What is required
From the Highlands Ranch research update below, extract verbatim the passage starting with "The TRHS research" and going on through "Bear Backers Club.".

Selected text

--

PROGRESS MADE TO DATE:
Throughout the school year, the five seniors have met each Monday to gather research on the “Future City of Highlands Ranch” strategic business plan. Community stakeholders have been interviewed to gather more information in regards to incorporating under an energy municipality charter. Stakeholders that were interviewed: Highlands Ranch Metro District (HRMD), Douglas County Commissioner, Highlands Ranch Chamber of Commerce, Highlands Ranch Community Association (HRCA), Gefinor Ventures (venture capital firm) and Shea Homes.
The TRHS research group also collaborated with the Burt Automotive Network senior executive team. Burt Automotive Network made a $5,000 contribution to the TRHS Science Club so that the Future City of Highlands Ranch research project will continue with each graduating senior class. All contributions to the Science Club are administered by TRHS’s Grizzly Bear Backers Club.
RECENT EVENTS:
The TRHS senior research team presented their Future City of Highlands Ranch Vision Statement to the HRCA Public Issues Committee and the HRMD board of directors in February. Both groups offered positive comments and HRMD has asked the senior project research team on what “clean tech” ideas can HRMD implement today.
We are hoping that sometime in the near future, a major automotive manufacturer will join in our efforts by offering concept alternative fuel autos for usage around Highlands Ranch. And we are hopeful that an energy fuel company will install an alternative fuel filling station in the heart of Highlands Ranch. So when the concept alternative fuel vehicles becomes mass produced, Highlands Ranch is poised to be first in line to take advantage of this new technology.

--

Data excerpts
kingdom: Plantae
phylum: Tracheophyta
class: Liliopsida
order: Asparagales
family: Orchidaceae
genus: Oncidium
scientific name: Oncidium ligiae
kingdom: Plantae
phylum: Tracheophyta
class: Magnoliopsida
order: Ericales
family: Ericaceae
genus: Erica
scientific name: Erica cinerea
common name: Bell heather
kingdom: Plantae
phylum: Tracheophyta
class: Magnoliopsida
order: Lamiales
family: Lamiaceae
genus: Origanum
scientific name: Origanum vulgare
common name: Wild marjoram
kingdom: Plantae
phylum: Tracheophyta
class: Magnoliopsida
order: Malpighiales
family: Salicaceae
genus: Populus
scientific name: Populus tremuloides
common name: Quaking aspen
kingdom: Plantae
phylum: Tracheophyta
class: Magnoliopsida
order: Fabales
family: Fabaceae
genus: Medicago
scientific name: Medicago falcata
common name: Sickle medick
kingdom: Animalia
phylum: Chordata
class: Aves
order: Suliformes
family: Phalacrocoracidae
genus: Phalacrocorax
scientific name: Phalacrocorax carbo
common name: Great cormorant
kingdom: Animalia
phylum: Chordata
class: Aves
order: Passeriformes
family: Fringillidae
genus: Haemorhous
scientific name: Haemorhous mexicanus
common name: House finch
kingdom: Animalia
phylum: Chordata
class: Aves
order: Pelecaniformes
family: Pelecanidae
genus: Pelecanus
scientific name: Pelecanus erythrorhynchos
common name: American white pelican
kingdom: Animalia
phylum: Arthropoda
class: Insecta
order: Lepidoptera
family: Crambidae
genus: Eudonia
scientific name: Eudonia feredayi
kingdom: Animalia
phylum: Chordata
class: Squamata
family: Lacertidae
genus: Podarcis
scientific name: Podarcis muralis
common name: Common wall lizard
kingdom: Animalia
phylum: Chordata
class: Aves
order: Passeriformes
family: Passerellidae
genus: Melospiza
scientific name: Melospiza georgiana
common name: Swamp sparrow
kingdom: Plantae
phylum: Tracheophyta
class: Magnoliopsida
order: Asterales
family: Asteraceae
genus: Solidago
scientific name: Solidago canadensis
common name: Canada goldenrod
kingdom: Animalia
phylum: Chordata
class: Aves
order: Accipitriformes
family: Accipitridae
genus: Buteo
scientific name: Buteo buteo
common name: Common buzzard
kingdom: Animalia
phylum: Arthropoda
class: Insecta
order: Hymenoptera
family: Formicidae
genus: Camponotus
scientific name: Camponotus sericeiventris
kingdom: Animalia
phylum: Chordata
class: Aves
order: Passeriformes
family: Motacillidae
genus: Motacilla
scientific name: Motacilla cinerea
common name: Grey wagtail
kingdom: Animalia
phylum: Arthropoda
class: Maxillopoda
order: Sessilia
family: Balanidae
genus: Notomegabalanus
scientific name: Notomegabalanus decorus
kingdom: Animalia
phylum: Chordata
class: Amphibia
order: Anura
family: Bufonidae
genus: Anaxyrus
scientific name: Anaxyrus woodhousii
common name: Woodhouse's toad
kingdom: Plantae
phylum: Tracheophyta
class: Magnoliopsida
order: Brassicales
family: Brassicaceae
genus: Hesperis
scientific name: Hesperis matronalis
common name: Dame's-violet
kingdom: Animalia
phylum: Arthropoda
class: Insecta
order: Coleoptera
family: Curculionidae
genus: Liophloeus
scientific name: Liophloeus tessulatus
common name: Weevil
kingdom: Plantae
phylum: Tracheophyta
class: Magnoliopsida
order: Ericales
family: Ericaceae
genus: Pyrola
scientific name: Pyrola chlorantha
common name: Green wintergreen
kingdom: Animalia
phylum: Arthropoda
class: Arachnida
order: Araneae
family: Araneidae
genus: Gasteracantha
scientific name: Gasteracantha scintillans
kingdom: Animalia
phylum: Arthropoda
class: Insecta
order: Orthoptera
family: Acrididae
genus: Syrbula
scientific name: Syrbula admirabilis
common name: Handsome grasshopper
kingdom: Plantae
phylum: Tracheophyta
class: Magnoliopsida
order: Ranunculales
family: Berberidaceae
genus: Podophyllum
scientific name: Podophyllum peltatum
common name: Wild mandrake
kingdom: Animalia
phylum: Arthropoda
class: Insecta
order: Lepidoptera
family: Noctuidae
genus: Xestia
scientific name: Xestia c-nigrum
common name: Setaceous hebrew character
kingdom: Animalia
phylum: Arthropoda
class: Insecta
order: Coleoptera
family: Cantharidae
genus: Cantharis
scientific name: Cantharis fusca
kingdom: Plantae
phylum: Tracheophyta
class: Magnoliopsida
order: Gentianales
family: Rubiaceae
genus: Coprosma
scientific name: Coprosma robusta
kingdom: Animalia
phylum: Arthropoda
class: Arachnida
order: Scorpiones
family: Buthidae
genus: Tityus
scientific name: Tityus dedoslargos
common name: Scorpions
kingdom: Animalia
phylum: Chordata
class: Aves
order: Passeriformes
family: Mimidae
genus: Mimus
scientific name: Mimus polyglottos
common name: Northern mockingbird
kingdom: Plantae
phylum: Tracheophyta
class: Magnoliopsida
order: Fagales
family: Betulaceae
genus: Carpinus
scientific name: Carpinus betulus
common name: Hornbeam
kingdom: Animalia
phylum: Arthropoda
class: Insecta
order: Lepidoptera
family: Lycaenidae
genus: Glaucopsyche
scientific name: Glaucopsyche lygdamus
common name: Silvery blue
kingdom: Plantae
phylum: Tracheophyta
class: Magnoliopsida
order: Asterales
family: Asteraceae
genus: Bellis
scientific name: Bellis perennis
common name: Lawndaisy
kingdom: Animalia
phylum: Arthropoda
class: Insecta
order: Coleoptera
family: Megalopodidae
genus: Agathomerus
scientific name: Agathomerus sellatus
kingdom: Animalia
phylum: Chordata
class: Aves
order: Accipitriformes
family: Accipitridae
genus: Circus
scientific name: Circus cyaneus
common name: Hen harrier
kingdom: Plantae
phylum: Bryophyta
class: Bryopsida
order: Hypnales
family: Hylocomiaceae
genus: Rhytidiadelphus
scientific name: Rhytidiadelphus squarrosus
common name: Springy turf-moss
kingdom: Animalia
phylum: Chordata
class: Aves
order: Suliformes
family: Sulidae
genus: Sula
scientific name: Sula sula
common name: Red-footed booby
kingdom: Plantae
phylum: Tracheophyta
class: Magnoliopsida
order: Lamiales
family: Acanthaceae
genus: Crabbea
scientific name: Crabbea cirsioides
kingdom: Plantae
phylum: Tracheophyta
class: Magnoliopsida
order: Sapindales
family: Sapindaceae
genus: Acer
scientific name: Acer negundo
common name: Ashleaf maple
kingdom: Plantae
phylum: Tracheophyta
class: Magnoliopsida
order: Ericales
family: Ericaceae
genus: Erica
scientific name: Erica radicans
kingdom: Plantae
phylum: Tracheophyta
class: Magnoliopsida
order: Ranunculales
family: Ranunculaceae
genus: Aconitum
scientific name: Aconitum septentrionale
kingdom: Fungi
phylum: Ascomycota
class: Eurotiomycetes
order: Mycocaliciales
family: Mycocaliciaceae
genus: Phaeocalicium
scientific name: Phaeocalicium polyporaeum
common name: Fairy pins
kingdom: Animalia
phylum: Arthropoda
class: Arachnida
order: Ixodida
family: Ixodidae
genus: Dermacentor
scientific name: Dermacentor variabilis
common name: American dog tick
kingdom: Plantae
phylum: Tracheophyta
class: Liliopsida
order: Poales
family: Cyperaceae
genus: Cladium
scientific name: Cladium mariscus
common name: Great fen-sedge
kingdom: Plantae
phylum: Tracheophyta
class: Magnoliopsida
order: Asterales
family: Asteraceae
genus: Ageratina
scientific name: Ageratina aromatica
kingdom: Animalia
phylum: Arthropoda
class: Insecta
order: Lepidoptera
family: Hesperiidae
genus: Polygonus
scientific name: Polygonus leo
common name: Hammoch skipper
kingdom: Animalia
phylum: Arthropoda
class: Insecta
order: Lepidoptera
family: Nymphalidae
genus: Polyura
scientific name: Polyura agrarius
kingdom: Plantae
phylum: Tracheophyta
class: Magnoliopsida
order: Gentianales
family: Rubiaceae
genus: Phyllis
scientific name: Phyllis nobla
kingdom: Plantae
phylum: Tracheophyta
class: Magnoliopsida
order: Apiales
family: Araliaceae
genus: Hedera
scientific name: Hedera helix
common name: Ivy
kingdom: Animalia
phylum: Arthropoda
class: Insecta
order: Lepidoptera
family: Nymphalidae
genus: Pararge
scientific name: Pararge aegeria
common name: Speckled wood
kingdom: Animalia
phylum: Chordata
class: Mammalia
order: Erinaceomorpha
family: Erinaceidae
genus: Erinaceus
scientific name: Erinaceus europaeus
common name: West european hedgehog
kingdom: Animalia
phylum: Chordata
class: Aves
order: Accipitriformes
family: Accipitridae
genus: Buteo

--

The response
The TRHS research group also collaborated with the Burt Automotive Network senior executive team. Burt Automotive Network made a $5,000 contribution to the TRHS Science Club so that the Future City of Highlands Ranch research project will continue with each graduating senior class. All contributions to the Science Club are administered by TRHS’s Grizzly Bear Backers Club.